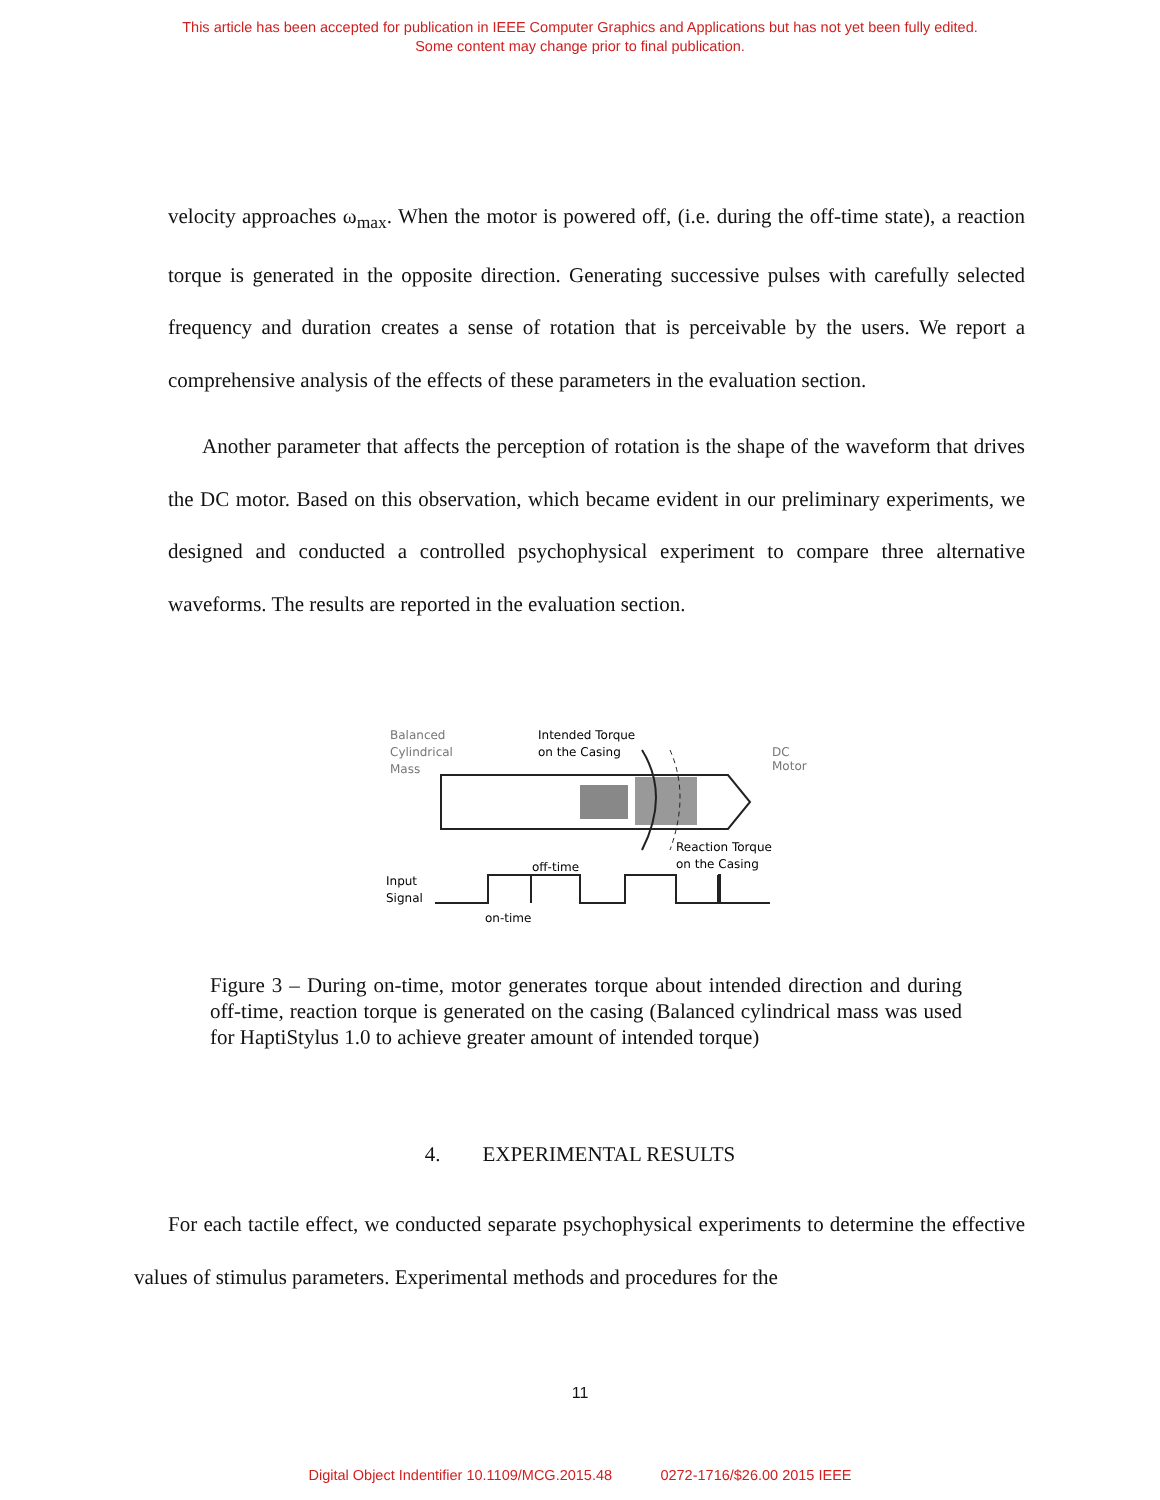This article has been accepted for publication in IEEE Computer Graphics and Applications but has not yet been fully edited.
Some content may change prior to final publication.
velocity approaches ω<sub>max</sub>. When the motor is powered off, (i.e. during the off-time state), a reaction torque is generated in the opposite direction. Generating successive pulses with carefully selected frequency and duration creates a sense of rotation that is perceivable by the users. We report a comprehensive analysis of the effects of these parameters in the evaluation section.
Another parameter that affects the perception of rotation is the shape of the waveform that drives the DC motor. Based on this observation, which became evident in our preliminary experiments, we designed and conducted a controlled psychophysical experiment to compare three alternative waveforms. The results are reported in the evaluation section.
Balanced
Cylindrical
Mass
Intended Torque
on the Casing
DC
Motor
Reaction Torque
on the Casing
Input
Signal
off-time
on-time
Figure 3 – During on-time, motor generates torque about intended direction and during off-time, reaction torque is generated on the casing (Balanced cylindrical mass was used for HaptiStylus 1.0 to achieve greater amount of intended torque)
4. EXPERIMENTAL RESULTS
For each tactile effect, we conducted separate psychophysical experiments to determine the effective values of stimulus parameters. Experimental methods and procedures for the
11
Digital Object Indentifier 10.1109/MCG.2015.48 0272-1716/$26.00 2015 IEEE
-----
Check every line of the records above for the string "Balanced". Copy those that hold it.

* _Exercise result_
Balanced
Figure 3 – During on-time, motor generates torque about intended direction and during off-time, reaction torque is generated on the casing (Balanced cylindrical mass was used for HaptiStylus 1.0 to achieve greater amount of intended torque)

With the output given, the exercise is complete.